**Records for the exercise:**
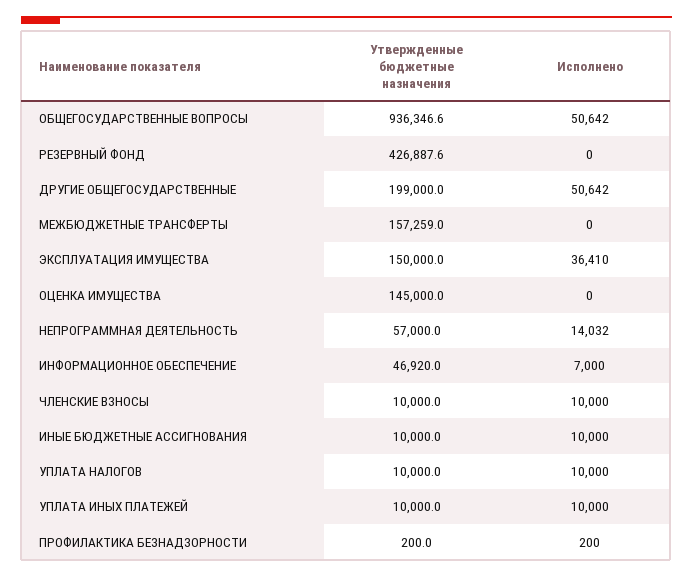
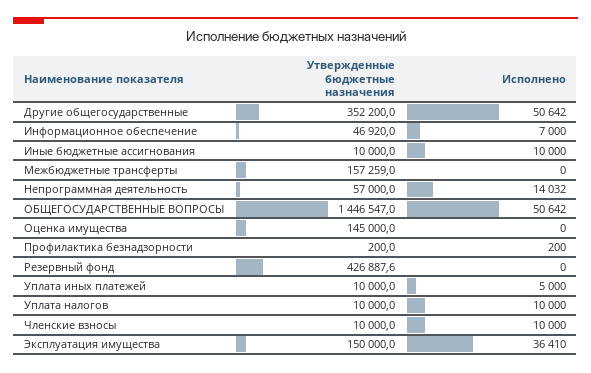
  {
    "Утвержденные бюджетные назначения": {
-     "ОБЩЕГОСУДАРСТВЕННЫЕ ВОПРОСЫ": 936346.6,
+     "ОБЩЕГОСУДАРСТВЕННЫЕ ВОПРОСЫ": 1446547,
      "РЕЗЕРВНЫЙ ФОНД": 426887.6,
-     "ДРУГИЕ ОБЩЕГОСУДАРСТВЕННЫЕ": 199000,
+     "ДРУГИЕ ОБЩЕГОСУДАРСТВЕННЫЕ": 352200,
      "МЕЖБЮДЖЕТНЫЕ ТРАНСФЕРТЫ": 157259,
      "ЭКСПЛУАТАЦИЯ ИМУЩЕСТВА": 150000,
      "ОЦЕНКА ИМУЩЕСТВА": 145000,
      "НЕПРОГРАММНАЯ ДЕЯТЕЛЬНОСТЬ": 57000,
      "ИНФОРМАЦИОННОЕ ОБЕСПЕЧЕНИЕ": 46920,
      "ЧЛЕНСКИЕ ВЗНОСЫ": 10000,
      "ИНЫЕ БЮДЖЕТНЫЕ АССИГНОВАНИЯ": 10000,
      "УПЛАТА НАЛОГОВ": 10000,
      "УПЛАТА ИНЫХ ПЛАТЕЖЕЙ": 10000,
      "ПРОФИЛАКТИКА БЕЗНАДЗОРНОСТИ": 200
    },
    "Исполнено": {
      "ОБЩЕГОСУДАРСТВЕННЫЕ ВОПРОСЫ": 50642,
      "РЕЗЕРВНЫЙ ФОНД": 0,
      "ДРУГИЕ ОБЩЕГОСУДАРСТВЕННЫЕ": 50642,
      "МЕЖБЮДЖЕТНЫЕ ТРАНСФЕРТЫ": 0,
      "ЭКСПЛУАТАЦИЯ ИМУЩЕСТВА": 36410,
      "ОЦЕНКА ИМУЩЕСТВА": 0,
      "НЕПРОГРАММНАЯ ДЕЯТЕЛЬНОСТЬ": 14032,
      "ИНФОРМАЦИОННОЕ ОБЕСПЕЧЕНИЕ": 7000,
      "ЧЛЕНСКИЕ ВЗНОСЫ": 10000,
      "ИНЫЕ БЮДЖЕТНЫЕ АССИГНОВАНИЯ": 10000,
      "УПЛАТА НАЛОГОВ": 10000,
-     "УПЛАТА ИНЫХ ПЛАТЕЖЕЙ": 10000,
+     "УПЛАТА ИНЫХ ПЛАТЕЖЕЙ": 5000,
      "ПРОФИЛАКТИКА БЕЗНАДЗОРНОСТИ": 200
    }
  }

**Job:**
Everything in the records is to be repeated verbatim except the pictures.

**Response to the exercise:**
  {
    "Утвержденные бюджетные назначения": {
-     "ОБЩЕГОСУДАРСТВЕННЫЕ ВОПРОСЫ": 936346.6,
+     "ОБЩЕГОСУДАРСТВЕННЫЕ ВОПРОСЫ": 1446547,
      "РЕЗЕРВНЫЙ ФОНД": 426887.6,
-     "ДРУГИЕ ОБЩЕГОСУДАРСТВЕННЫЕ": 199000,
+     "ДРУГИЕ ОБЩЕГОСУДАРСТВЕННЫЕ": 352200,
      "МЕЖБЮДЖЕТНЫЕ ТРАНСФЕРТЫ": 157259,
      "ЭКСПЛУАТАЦИЯ ИМУЩЕСТВА": 150000,
      "ОЦЕНКА ИМУЩЕСТВА": 145000,
      "НЕПРОГРАММНАЯ ДЕЯТЕЛЬНОСТЬ": 57000,
      "ИНФОРМАЦИОННОЕ ОБЕСПЕЧЕНИЕ": 46920,
      "ЧЛЕНСКИЕ ВЗНОСЫ": 10000,
      "ИНЫЕ БЮДЖЕТНЫЕ АССИГНОВАНИЯ": 10000,
      "УПЛАТА НАЛОГОВ": 10000,
      "УПЛАТА ИНЫХ ПЛАТЕЖЕЙ": 10000,
      "ПРОФИЛАКТИКА БЕЗНАДЗОРНОСТИ": 200
    },
    "Исполнено": {
      "ОБЩЕГОСУДАРСТВЕННЫЕ ВОПРОСЫ": 50642,
      "РЕЗЕРВНЫЙ ФОНД": 0,
      "ДРУГИЕ ОБЩЕГОСУДАРСТВЕННЫЕ": 50642,
      "МЕЖБЮДЖЕТНЫЕ ТРАНСФЕРТЫ": 0,
      "ЭКСПЛУАТАЦИЯ ИМУЩЕСТВА": 36410,
      "ОЦЕНКА ИМУЩЕСТВА": 0,
      "НЕПРОГРАММНАЯ ДЕЯТЕЛЬНОСТЬ": 14032,
      "ИНФОРМАЦИОННОЕ ОБЕСПЕЧЕНИЕ": 7000,
      "ЧЛЕНСКИЕ ВЗНОСЫ": 10000,
      "ИНЫЕ БЮДЖЕТНЫЕ АССИГНОВАНИЯ": 10000,
      "УПЛАТА НАЛОГОВ": 10000,
-     "УПЛАТА ИНЫХ ПЛАТЕЖЕЙ": 10000,
+     "УПЛАТА ИНЫХ ПЛАТЕЖЕЙ": 5000,
      "ПРОФИЛАКТИКА БЕЗНАДЗОРНОСТИ": 200
    }
  }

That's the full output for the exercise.